(Beginning of Records provided)

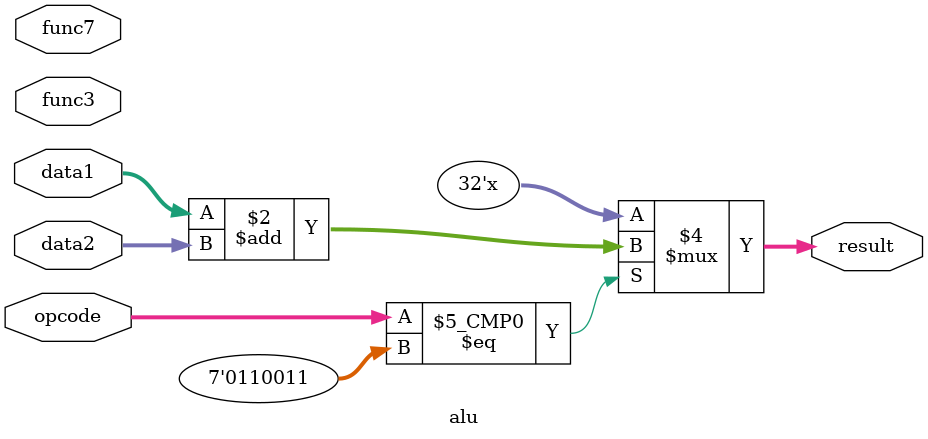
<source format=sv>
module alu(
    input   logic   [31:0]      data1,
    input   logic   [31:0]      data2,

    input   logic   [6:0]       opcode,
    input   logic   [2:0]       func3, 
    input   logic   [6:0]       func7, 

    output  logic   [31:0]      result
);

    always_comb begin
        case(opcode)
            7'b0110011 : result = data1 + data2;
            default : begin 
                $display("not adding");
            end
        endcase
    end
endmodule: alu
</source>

(End of Records provided)
(Beginning of Records provided)

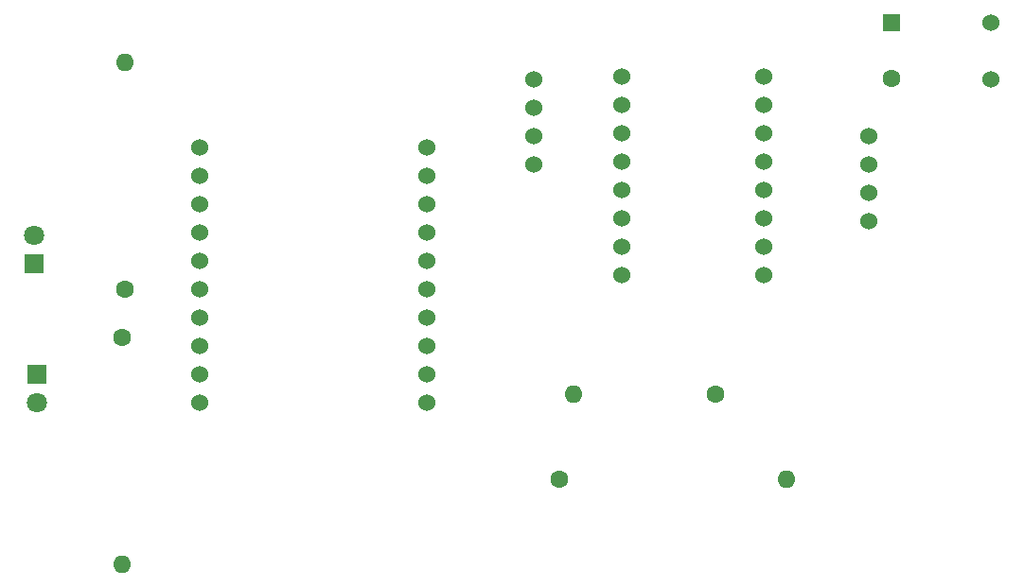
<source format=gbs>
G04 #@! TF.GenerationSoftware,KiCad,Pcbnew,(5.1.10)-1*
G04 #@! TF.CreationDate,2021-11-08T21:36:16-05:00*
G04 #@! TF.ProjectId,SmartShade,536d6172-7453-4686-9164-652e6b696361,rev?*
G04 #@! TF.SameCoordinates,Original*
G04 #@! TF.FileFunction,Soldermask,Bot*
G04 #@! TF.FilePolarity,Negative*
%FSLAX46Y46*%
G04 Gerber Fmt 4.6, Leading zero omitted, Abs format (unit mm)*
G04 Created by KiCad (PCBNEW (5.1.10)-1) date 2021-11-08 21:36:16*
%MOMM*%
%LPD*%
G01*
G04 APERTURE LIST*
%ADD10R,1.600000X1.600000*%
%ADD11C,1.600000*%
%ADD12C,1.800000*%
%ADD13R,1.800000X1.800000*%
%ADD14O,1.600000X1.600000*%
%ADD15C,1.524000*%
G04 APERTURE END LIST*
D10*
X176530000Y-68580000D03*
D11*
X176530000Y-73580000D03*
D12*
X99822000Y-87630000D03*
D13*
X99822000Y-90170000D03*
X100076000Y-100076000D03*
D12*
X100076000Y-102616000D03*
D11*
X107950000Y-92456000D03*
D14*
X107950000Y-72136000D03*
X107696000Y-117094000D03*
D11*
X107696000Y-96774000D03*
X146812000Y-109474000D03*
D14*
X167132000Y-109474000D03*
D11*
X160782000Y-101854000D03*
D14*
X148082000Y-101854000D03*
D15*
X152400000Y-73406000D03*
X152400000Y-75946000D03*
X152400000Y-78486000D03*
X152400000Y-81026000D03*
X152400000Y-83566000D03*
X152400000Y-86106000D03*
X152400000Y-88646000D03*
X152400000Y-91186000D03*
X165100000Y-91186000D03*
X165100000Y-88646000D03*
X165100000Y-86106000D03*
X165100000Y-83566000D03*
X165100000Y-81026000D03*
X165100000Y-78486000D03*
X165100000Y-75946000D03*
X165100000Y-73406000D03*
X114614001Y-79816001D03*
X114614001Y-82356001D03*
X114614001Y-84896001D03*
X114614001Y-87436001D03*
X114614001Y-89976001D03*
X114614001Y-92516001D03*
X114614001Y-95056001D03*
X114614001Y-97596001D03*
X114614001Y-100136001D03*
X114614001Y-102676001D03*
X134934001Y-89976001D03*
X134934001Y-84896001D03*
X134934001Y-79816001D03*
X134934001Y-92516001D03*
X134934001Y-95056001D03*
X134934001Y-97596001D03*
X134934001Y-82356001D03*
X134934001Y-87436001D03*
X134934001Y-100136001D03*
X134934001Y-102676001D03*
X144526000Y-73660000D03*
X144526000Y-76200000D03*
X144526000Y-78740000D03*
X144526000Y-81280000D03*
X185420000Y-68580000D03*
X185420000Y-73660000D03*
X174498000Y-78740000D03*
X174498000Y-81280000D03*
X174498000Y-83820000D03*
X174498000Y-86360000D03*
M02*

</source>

(End of Records provided)
(Beginning of Records provided)

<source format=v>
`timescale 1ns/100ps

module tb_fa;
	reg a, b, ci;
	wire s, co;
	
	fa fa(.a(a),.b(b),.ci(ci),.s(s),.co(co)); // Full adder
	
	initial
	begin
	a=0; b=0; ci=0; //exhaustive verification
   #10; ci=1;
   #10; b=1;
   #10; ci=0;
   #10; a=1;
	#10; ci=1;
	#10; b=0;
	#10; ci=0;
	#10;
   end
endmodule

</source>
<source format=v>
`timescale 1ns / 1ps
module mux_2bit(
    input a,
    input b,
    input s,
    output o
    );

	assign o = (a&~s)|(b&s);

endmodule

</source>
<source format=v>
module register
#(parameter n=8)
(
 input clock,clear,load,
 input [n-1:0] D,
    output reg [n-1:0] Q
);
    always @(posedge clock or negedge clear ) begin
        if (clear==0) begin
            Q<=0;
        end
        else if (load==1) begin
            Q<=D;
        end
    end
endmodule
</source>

(End of Records provided)

In how many lines of the material does the word "output" occur? Reply with only that number.

3